◆ DATA EXCERPTS ◆

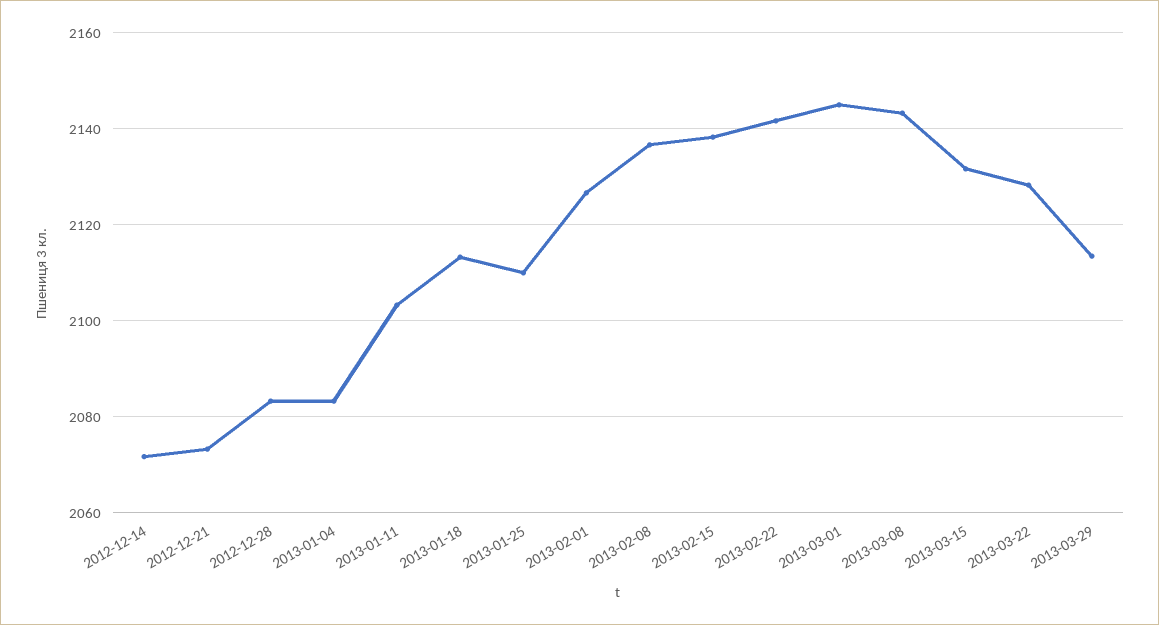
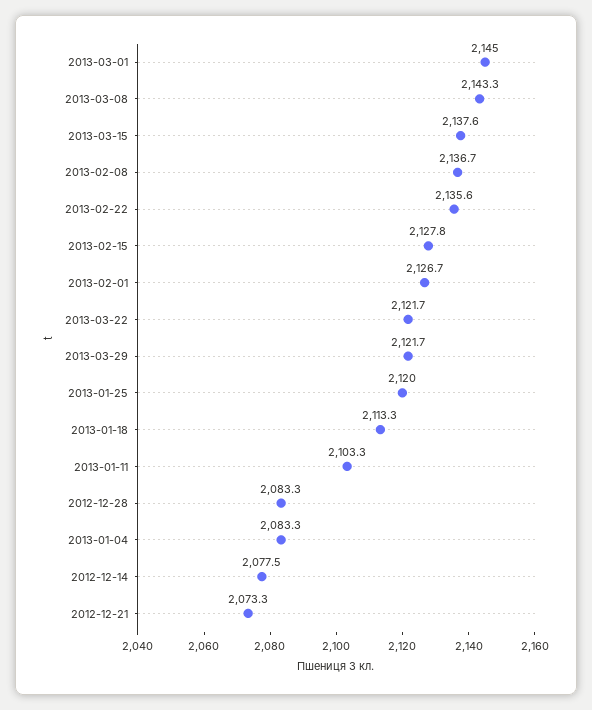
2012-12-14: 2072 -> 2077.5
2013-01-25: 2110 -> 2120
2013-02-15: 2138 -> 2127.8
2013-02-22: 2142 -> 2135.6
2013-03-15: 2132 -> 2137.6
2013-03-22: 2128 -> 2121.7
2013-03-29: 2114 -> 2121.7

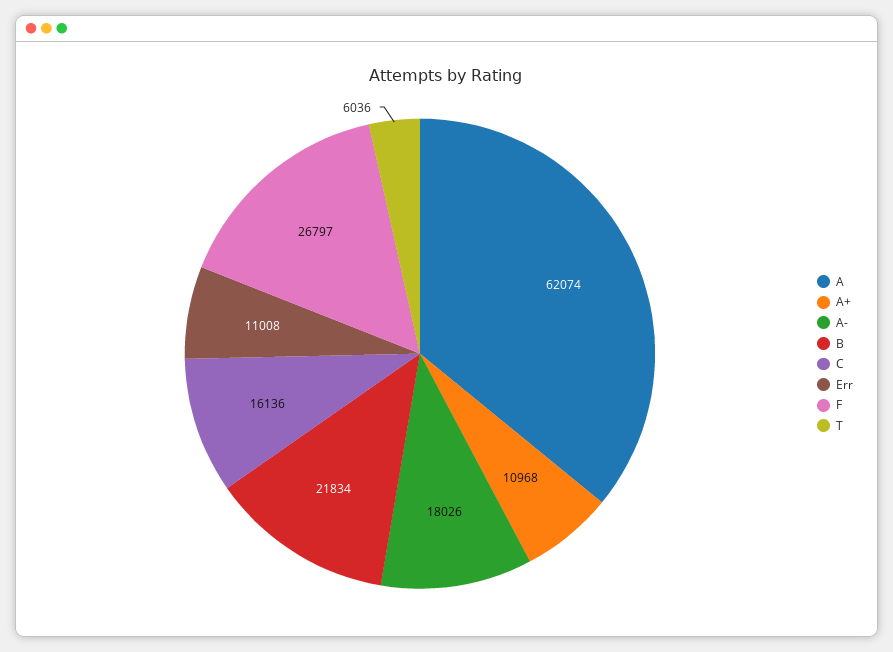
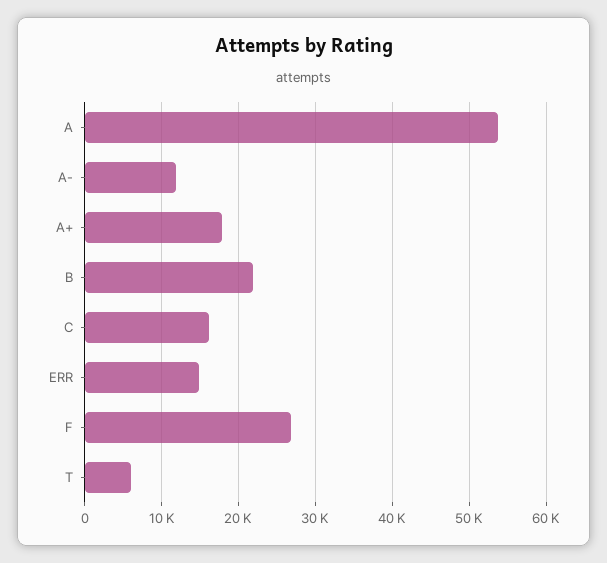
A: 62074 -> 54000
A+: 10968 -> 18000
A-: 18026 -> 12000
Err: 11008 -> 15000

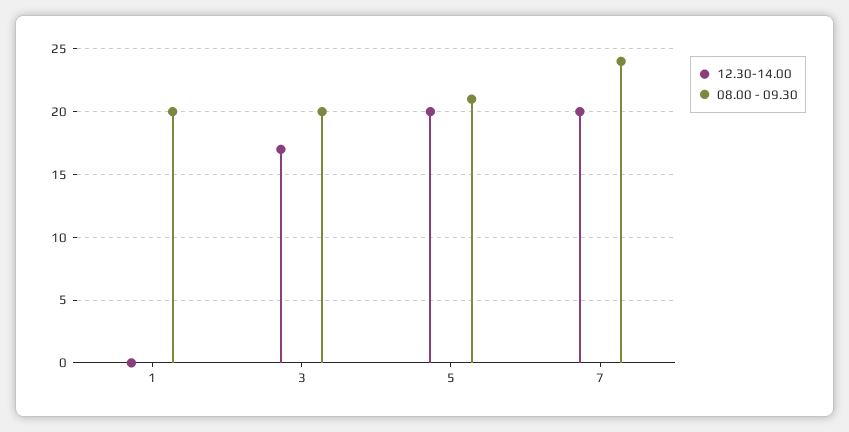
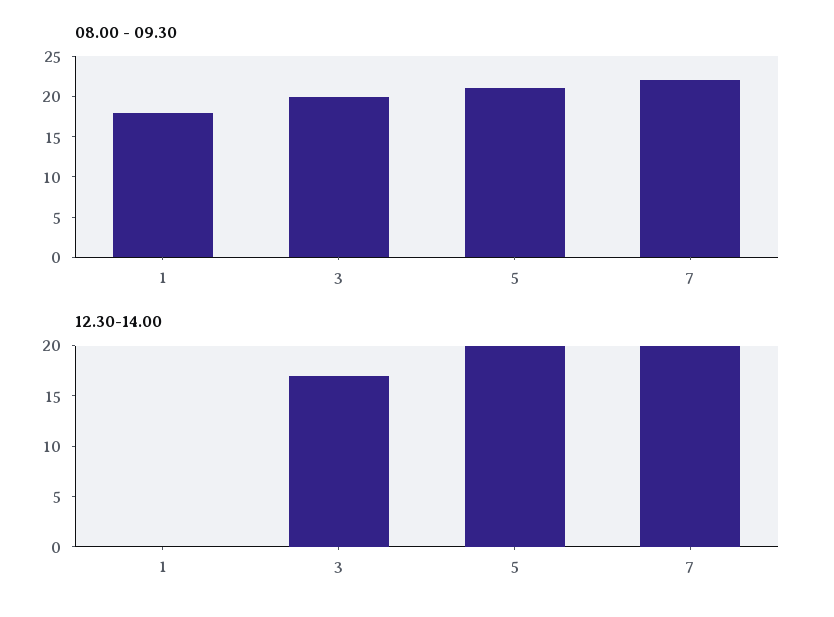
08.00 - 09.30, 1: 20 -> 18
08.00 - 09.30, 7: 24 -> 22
---
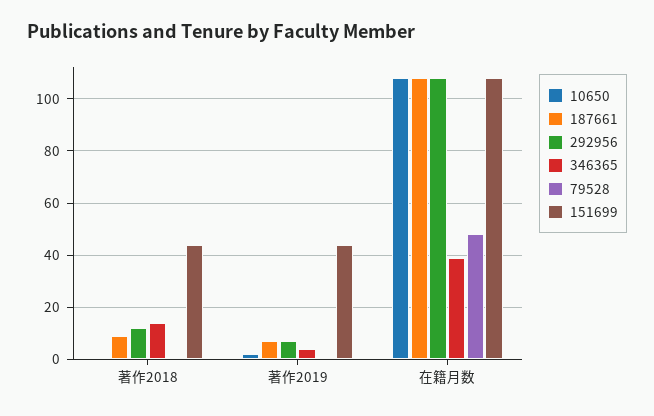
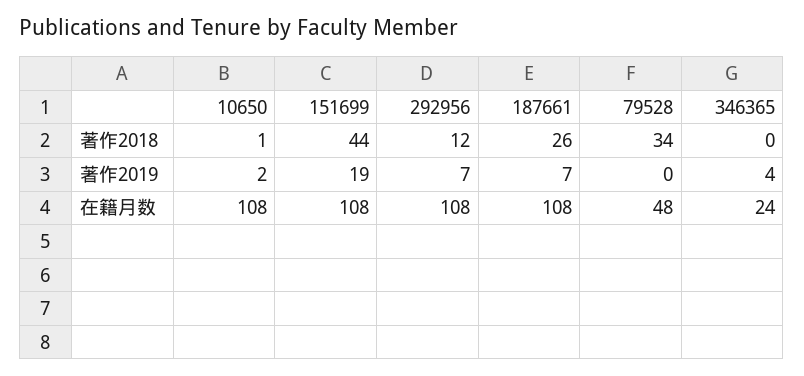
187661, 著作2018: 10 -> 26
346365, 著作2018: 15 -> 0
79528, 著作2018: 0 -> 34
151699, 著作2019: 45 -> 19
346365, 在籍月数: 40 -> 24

◆ PROBLEM REQUIREMENTS ◆
In the listing above, find the line with "2012-12-14: 2072 -> 2077.5" and the line with "08.00 - 09.30, 7: 24 -> 22". Set down both and every line between them, minus the pictures.

◆ ANSWER SPACE ◆
2012-12-14: 2072 -> 2077.5
2013-01-25: 2110 -> 2120
2013-02-15: 2138 -> 2127.8
2013-02-22: 2142 -> 2135.6
2013-03-15: 2132 -> 2137.6
2013-03-22: 2128 -> 2121.7
2013-03-29: 2114 -> 2121.7

A: 62074 -> 54000
A+: 10968 -> 18000
A-: 18026 -> 12000
Err: 11008 -> 15000

08.00 - 09.30, 1: 20 -> 18
08.00 - 09.30, 7: 24 -> 22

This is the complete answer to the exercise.